(1) How Cold Packs Promote Heat Radiation

Many people are under the impression that the packs reduce the fever temperature so quickly because they are put on cold. But this is not so, because, unless the reaction be bad, the packs become warm after a few minutes' contact with the body.

The prompt reduction of temperature takes place because of increased heat radiation. The coldness of the pack may lower the surface temperature slightly; but it is the moist warmth forming under the pack on the surface of the body that draws the blood from the congested interior into the skin, relaxes and opens its minute blood vessels and pores, and in that way facilitates the escape of heat from the body.

In febrile conditions the pores and capillary blood vessels of the skin are tense and contracted. Therefore the heat cannot escape, the skin is hot and dry, and the interior of the body remains overheated. When the skin relaxes and the patient begins to perspire freely, we say the fever is broken.

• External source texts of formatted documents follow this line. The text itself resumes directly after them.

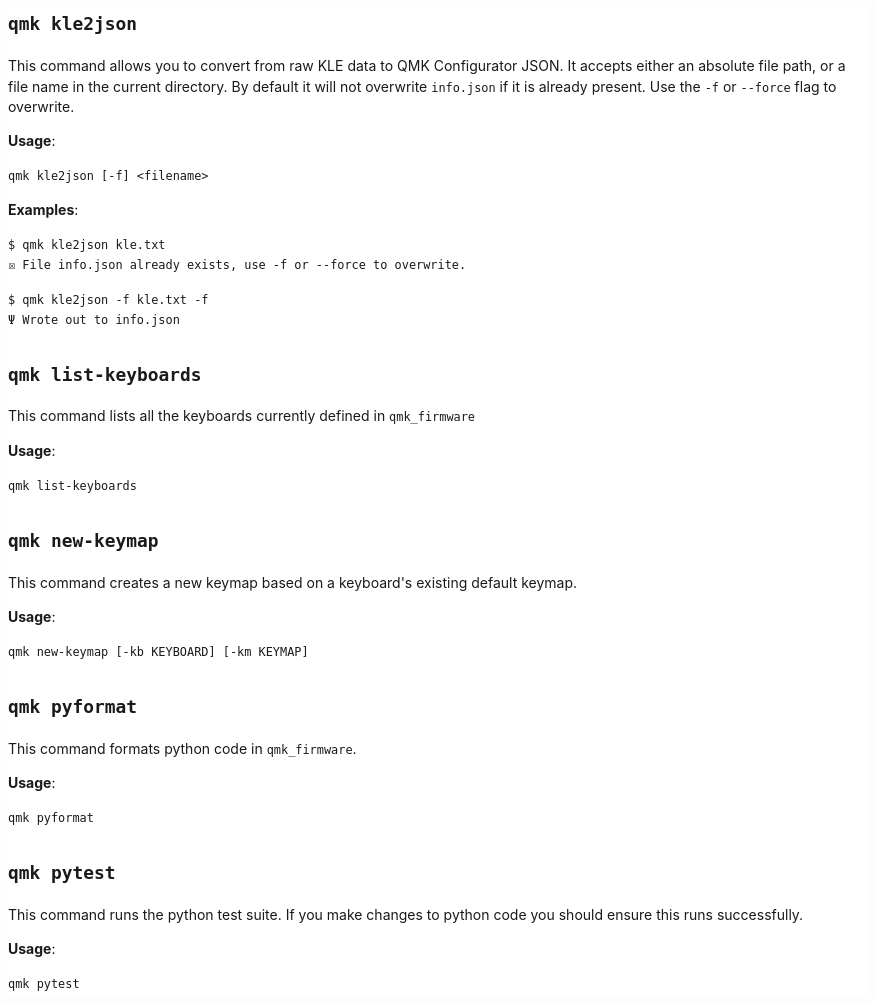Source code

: ## `qmk kle2json`

This command allows you to convert from raw KLE data to QMK Configurator JSON. It accepts either an absolute file path, or a file name in the current directory. By default it will not overwrite `info.json` if it is already present. Use the `-f` or `--force` flag to overwrite.

**Usage**:

```
qmk kle2json [-f] <filename>
```

**Examples**:

```
$ qmk kle2json kle.txt 
☒ File info.json already exists, use -f or --force to overwrite.
```

```
$ qmk kle2json -f kle.txt -f
Ψ Wrote out to info.json
```

## `qmk list-keyboards`

This command lists all the keyboards currently defined in `qmk_firmware`

**Usage**:

```
qmk list-keyboards
```

## `qmk new-keymap`

This command creates a new keymap based on a keyboard's existing default keymap.

**Usage**:

```
qmk new-keymap [-kb KEYBOARD] [-km KEYMAP]
```

## `qmk pyformat`

This command formats python code in `qmk_firmware`.

**Usage**:

```
qmk pyformat
```

## `qmk pytest`

This command runs the python test suite. If you make changes to python code you should ensure this runs successfully.

**Usage**:

```
qmk pytest
```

The moist warmth under the wet pack produces this relaxation of the skin in a perfectly natural manner. By means of these simple packs followed by cold ablutions, the temperature of the patient can be kept at any point desired without the use of poisonous antifever medicines, serums and antitoxins which lower the temperature by benumbing and paralyzing heart action, respiration, the red and white blood corpuscles, and thus generally lowering the vital activities of the organism.